Per-instance keypoint data:
--- START ---
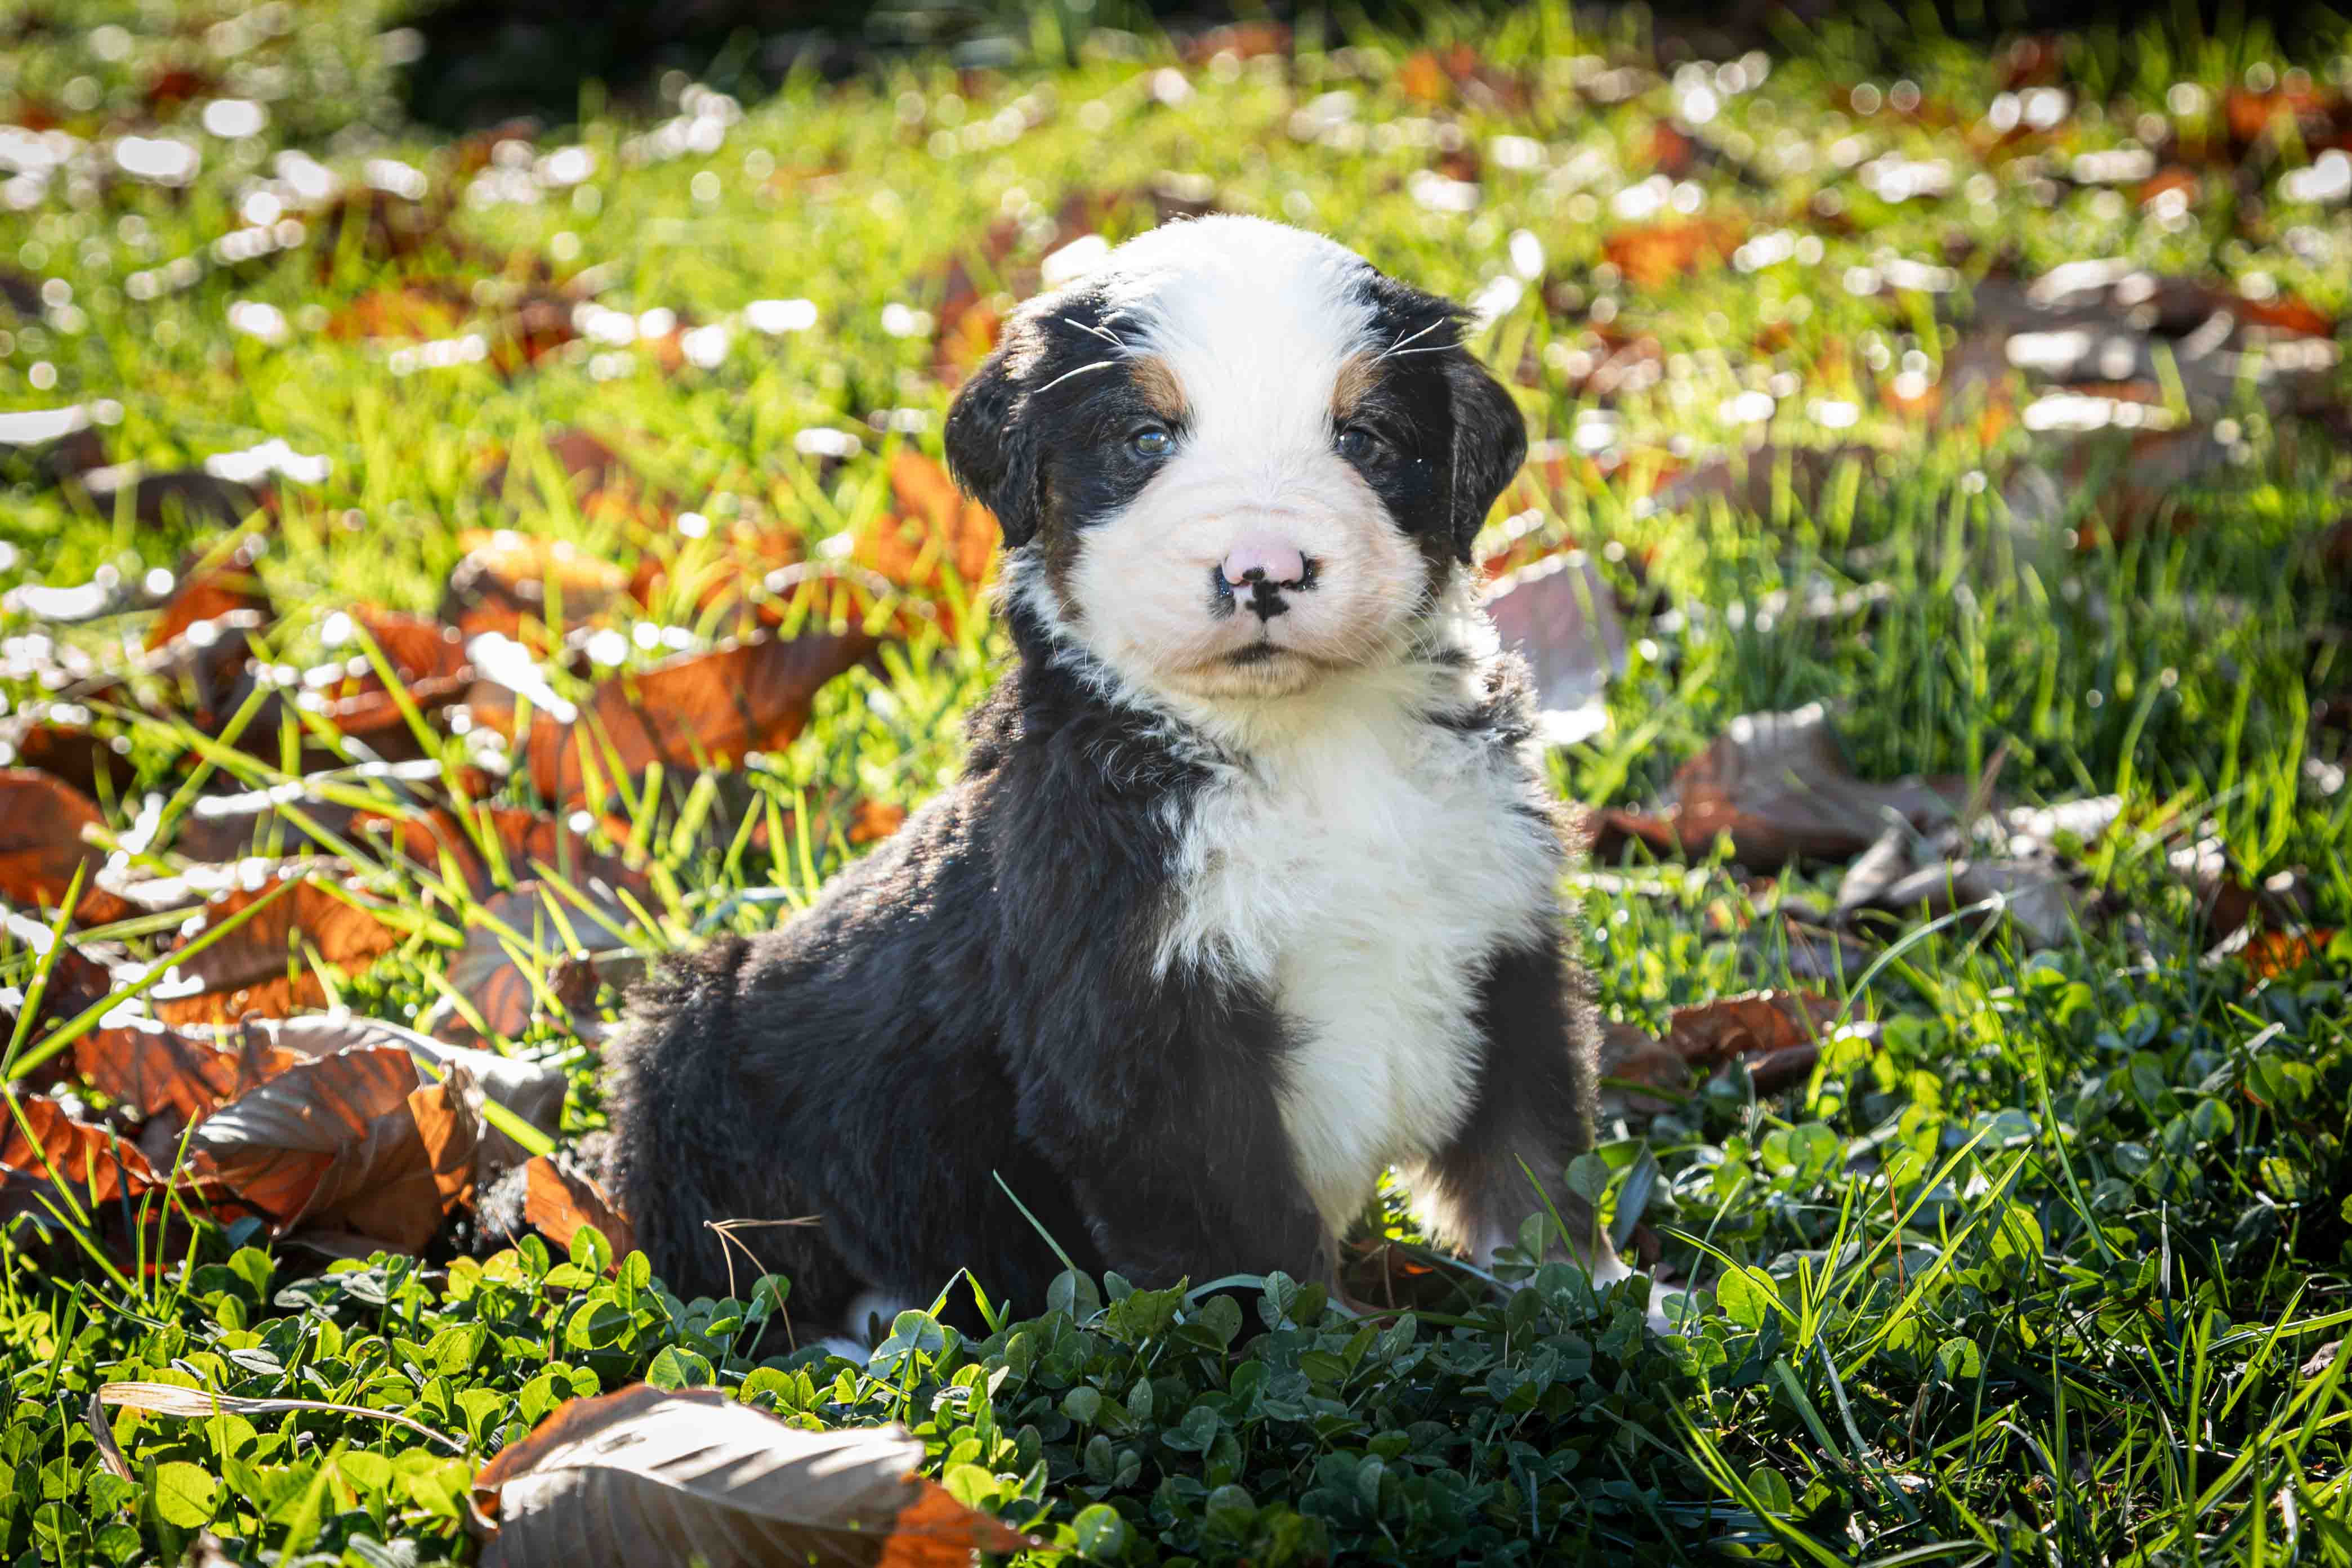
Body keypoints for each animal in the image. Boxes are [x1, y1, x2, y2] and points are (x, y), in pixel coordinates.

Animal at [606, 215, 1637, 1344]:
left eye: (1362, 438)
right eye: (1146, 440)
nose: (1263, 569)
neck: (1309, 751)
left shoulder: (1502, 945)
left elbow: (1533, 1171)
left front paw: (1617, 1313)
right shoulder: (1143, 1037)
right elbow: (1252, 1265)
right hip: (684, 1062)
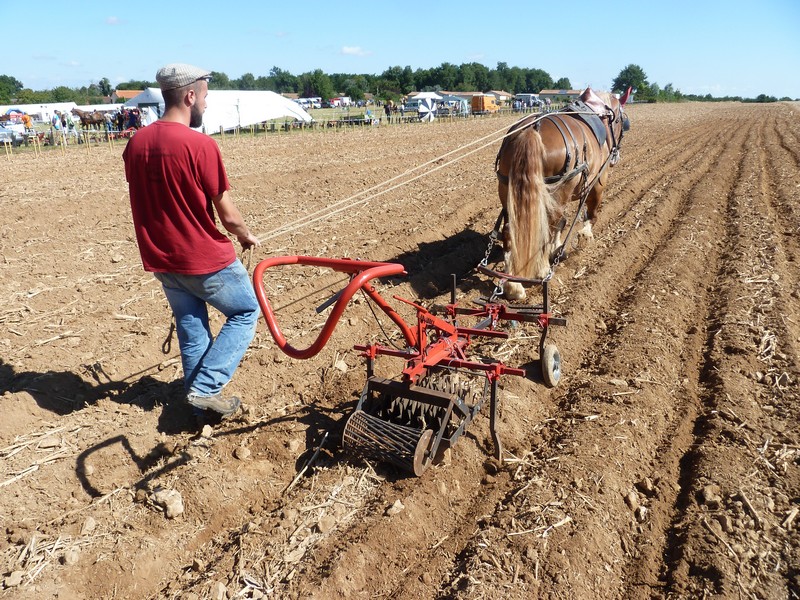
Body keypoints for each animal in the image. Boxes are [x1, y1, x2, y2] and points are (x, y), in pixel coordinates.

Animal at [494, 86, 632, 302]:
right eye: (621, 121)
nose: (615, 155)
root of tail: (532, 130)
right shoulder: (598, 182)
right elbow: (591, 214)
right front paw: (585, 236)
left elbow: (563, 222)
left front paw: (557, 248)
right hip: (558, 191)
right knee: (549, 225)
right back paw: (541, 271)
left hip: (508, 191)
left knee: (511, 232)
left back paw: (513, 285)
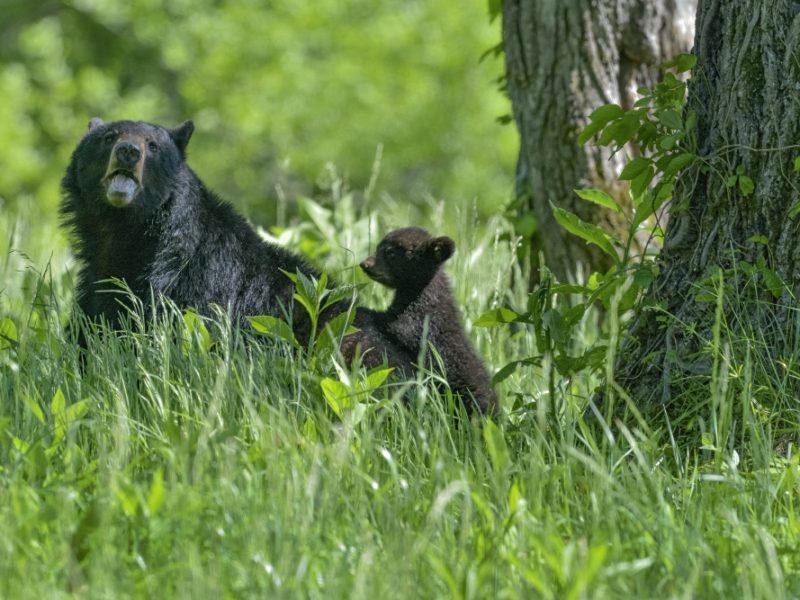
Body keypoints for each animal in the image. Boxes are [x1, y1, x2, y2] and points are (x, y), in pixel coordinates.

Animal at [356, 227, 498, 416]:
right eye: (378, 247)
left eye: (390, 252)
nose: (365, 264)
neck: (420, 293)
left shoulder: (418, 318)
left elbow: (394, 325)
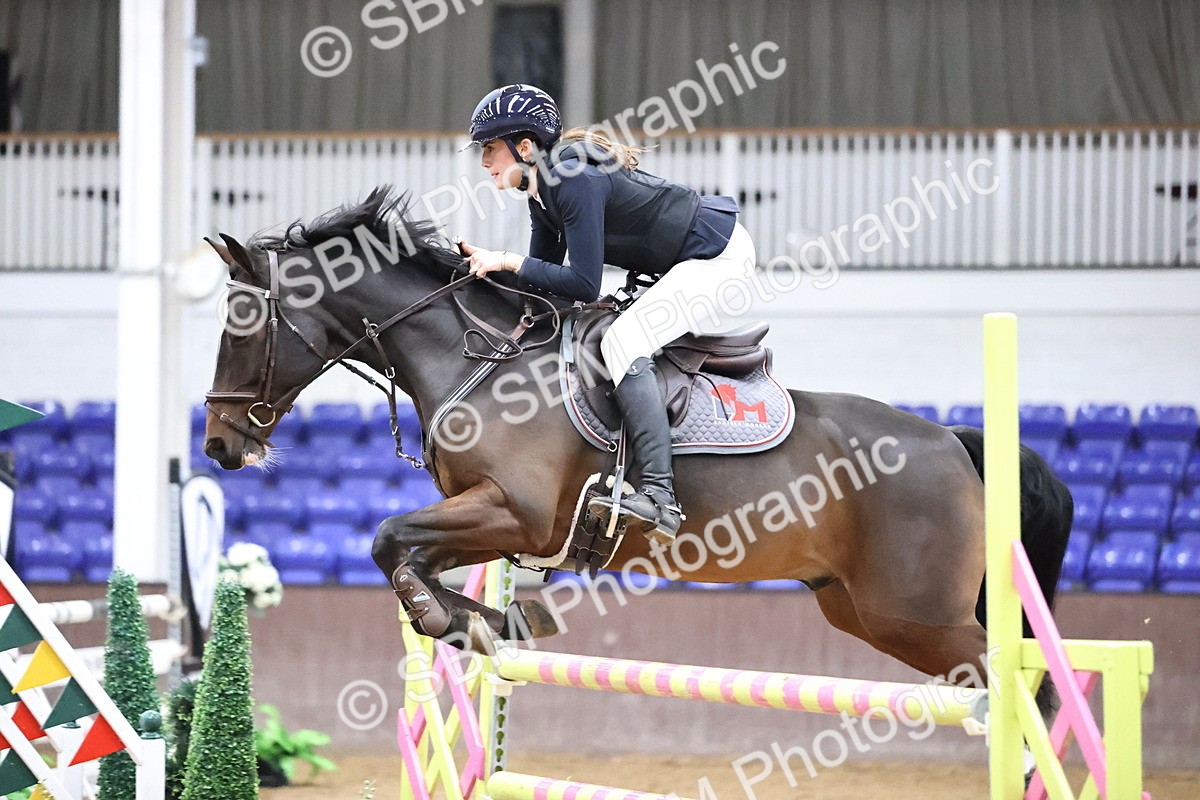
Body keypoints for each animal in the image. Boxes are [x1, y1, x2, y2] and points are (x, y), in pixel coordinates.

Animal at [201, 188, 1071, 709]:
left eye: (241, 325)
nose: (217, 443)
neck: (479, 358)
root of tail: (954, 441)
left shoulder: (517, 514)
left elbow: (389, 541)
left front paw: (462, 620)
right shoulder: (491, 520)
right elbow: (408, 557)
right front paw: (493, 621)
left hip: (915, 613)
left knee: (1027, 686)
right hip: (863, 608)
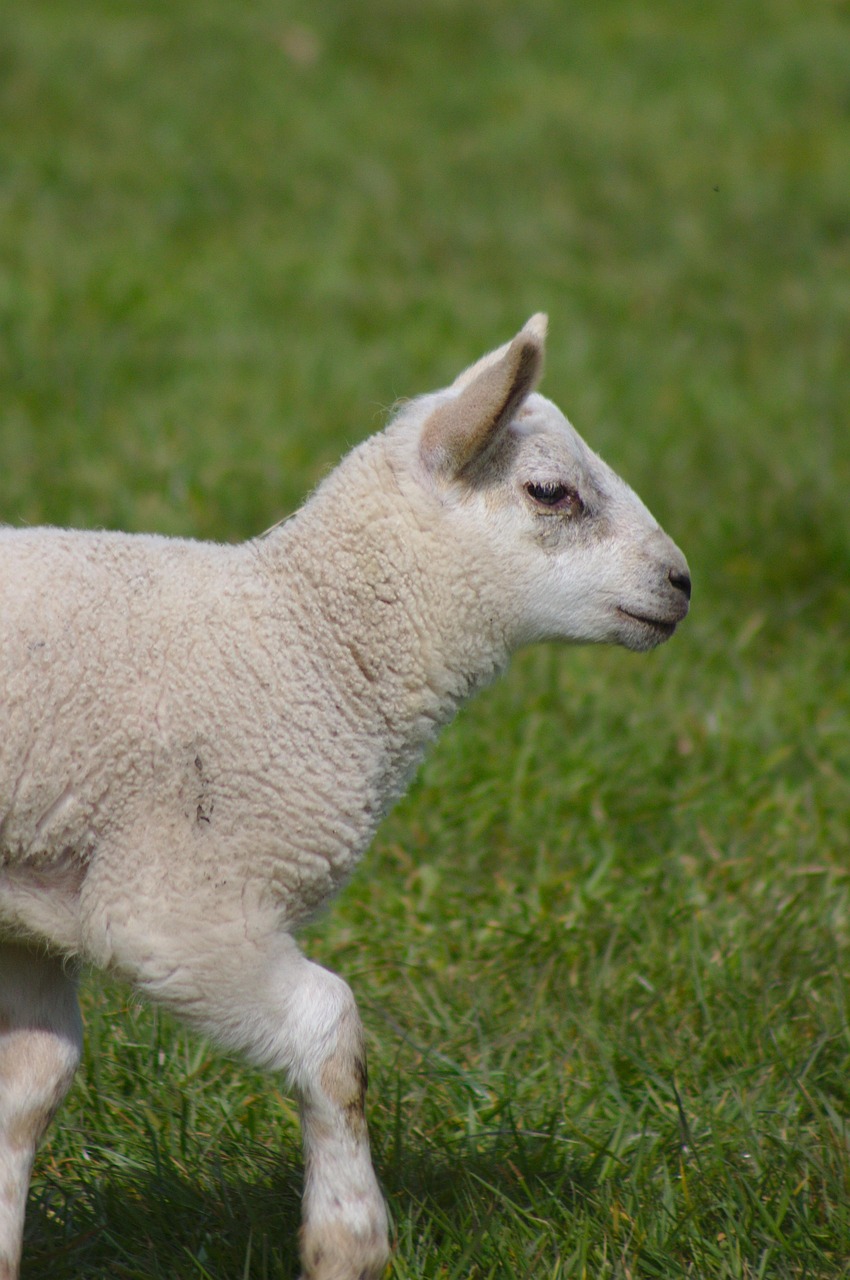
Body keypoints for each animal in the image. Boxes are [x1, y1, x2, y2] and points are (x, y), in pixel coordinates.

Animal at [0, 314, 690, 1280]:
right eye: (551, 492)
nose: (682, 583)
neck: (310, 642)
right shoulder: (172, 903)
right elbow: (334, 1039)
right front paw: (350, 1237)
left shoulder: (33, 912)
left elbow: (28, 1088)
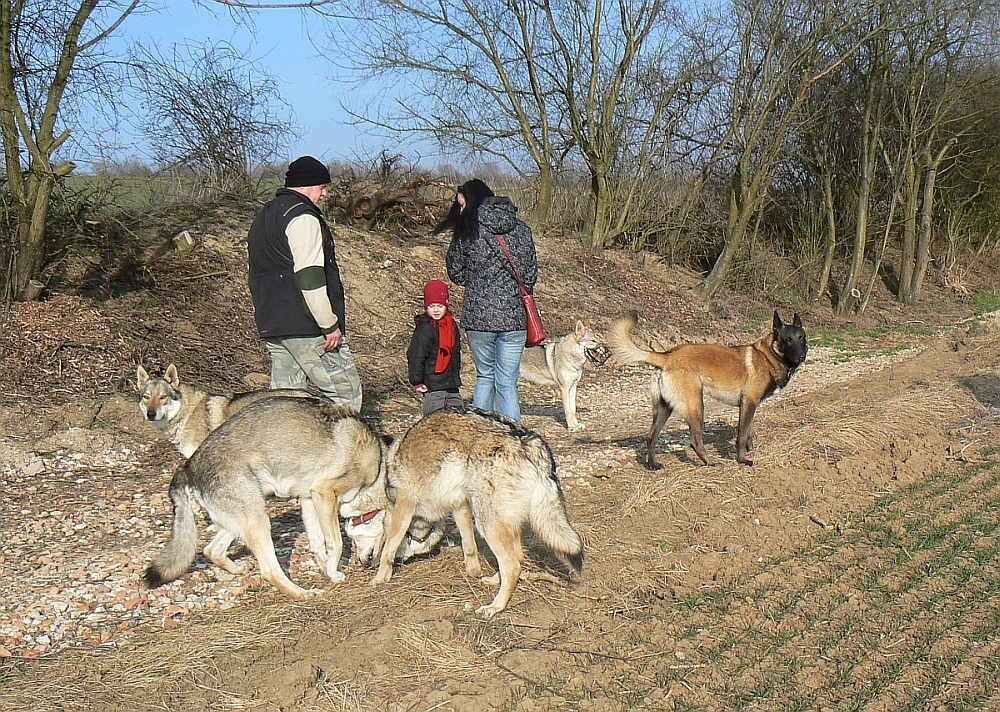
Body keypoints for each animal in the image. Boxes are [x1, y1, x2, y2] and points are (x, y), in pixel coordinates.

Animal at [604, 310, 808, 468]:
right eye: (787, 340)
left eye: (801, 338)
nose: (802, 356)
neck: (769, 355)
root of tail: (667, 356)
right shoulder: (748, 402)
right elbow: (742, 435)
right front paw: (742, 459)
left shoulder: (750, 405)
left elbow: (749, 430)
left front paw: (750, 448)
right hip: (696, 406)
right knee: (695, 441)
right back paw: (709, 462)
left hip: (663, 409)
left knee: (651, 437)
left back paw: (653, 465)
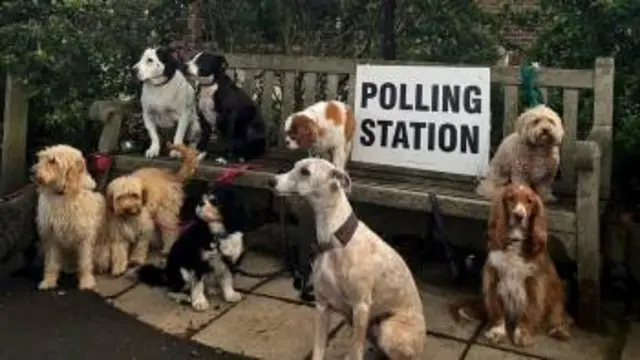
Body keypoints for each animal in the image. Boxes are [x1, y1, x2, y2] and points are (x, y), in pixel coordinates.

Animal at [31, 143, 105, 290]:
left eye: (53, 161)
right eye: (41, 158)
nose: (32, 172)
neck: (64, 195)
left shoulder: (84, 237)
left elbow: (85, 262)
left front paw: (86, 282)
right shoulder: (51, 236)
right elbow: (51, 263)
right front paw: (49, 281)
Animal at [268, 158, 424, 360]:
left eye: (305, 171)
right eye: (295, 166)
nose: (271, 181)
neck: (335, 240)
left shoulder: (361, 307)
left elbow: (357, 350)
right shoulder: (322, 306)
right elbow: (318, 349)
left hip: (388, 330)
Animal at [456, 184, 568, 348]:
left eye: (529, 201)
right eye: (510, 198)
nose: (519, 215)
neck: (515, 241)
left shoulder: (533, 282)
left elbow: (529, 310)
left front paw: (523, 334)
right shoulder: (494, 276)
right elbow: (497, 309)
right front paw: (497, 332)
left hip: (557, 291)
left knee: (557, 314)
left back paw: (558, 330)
--- END ---
Aim of the task: Write out the records above exactly as they appear, leaving out any pictures.

Exercise result:
Body keypoints for each animal in the image. Boxes are [x1, y1, x2, y2] and points are (x, y), in pixel coordinates.

Animal at [606, 215, 1637, 1344]:
left eye: (1362, 438)
right eye: (1146, 440)
nose: (1263, 569)
neck: (1309, 751)
left shoulder: (1502, 945)
left elbow: (1533, 1171)
left front paw: (1617, 1313)
right shoulder: (1143, 1037)
right elbow: (1252, 1265)
right hip: (684, 1062)
Body keypoints for each animal in the image. Boxes are [x1, y1, x2, y2] and points are (x, y), in pixel coordinates.

Animal at [494, 86, 632, 302]:
right eye: (621, 121)
nose: (615, 155)
root of tail: (532, 130)
right shoulder: (598, 182)
right elbow: (591, 214)
right front paw: (585, 236)
left elbow: (563, 222)
left front paw: (557, 248)
right hip: (558, 191)
right knee: (549, 225)
right back paw: (541, 271)
left hip: (508, 191)
left knee: (511, 232)
left back paw: (513, 285)
Body keypoints for each animal in the image. Boxes are [x1, y1, x2, y2] and points are (x, y), in pixel coordinates.

Animal at [356, 227, 498, 416]:
right eye: (378, 247)
left eye: (390, 252)
nose: (365, 264)
neck: (420, 293)
left shoulder: (418, 318)
left elbow: (394, 325)
Body keypoints for each animal in the image. Boxes are [x1, y1, x2, y2] and points are (x, y), in pixel coordinates.

Animal at [201, 188, 1071, 709]:
left eye: (241, 325)
nose: (217, 443)
neck: (479, 358)
root of tail: (954, 441)
left shoulder: (517, 514)
left elbow: (389, 541)
left front paw: (462, 620)
right shoulder: (491, 520)
right elbow: (408, 557)
right front paw: (493, 621)
left hip: (915, 613)
left knee: (1027, 686)
right hip: (863, 608)
Body keypoints for each animal in the image. Boxes are [x1, y1, x2, y2] and points are (x, y), in pixel coordinates.

Animal at [0, 314, 690, 1280]:
right eye: (551, 492)
nose: (682, 583)
neck: (310, 642)
right shoulder: (172, 903)
right elbow: (334, 1039)
right front paw: (350, 1237)
left shoulder: (33, 912)
left elbow: (28, 1088)
Body keypoints for each animal in the image. Boxes are [x1, y1, x2, y2] and points are (x, y), in pixel coordinates.

Animal at [604, 310, 808, 468]:
right eye: (787, 340)
left eye: (801, 338)
nose: (802, 356)
neck: (769, 355)
root of tail: (667, 356)
right shoulder: (748, 402)
right elbow: (742, 435)
right front paw: (742, 459)
left shoulder: (750, 405)
left elbow: (749, 430)
left front paw: (750, 448)
right hip: (696, 406)
right knee: (695, 441)
right back paw: (709, 462)
left hip: (663, 409)
left knee: (651, 437)
left back paw: (653, 465)
Body keypoints for each animal in the image. Boxes are [x1, y1, x2, y2] and points are (x, y), in pixel coordinates.

Animal at [31, 143, 105, 290]:
left eye: (53, 161)
right eye: (41, 158)
nose: (32, 172)
neck: (64, 195)
left shoulder: (84, 237)
left elbow: (85, 262)
left front paw: (86, 282)
right shoulder: (51, 236)
right elbow: (51, 263)
right front paw: (49, 281)
Animal at [268, 158, 424, 360]:
left eye: (305, 171)
right eye: (295, 166)
nose: (271, 181)
neck: (335, 240)
left shoulder: (361, 307)
left elbow: (357, 350)
right shoulder: (322, 306)
right elbow: (318, 349)
left hip: (388, 330)
Animal at [456, 184, 568, 348]:
left eye: (529, 201)
right eye: (510, 198)
nose: (519, 215)
neck: (515, 241)
left shoulder: (533, 282)
left elbow: (529, 310)
left front paw: (523, 334)
right shoulder: (494, 276)
right elbow: (497, 309)
right front paw: (497, 332)
left hip: (557, 291)
left knee: (557, 314)
left back paw: (558, 330)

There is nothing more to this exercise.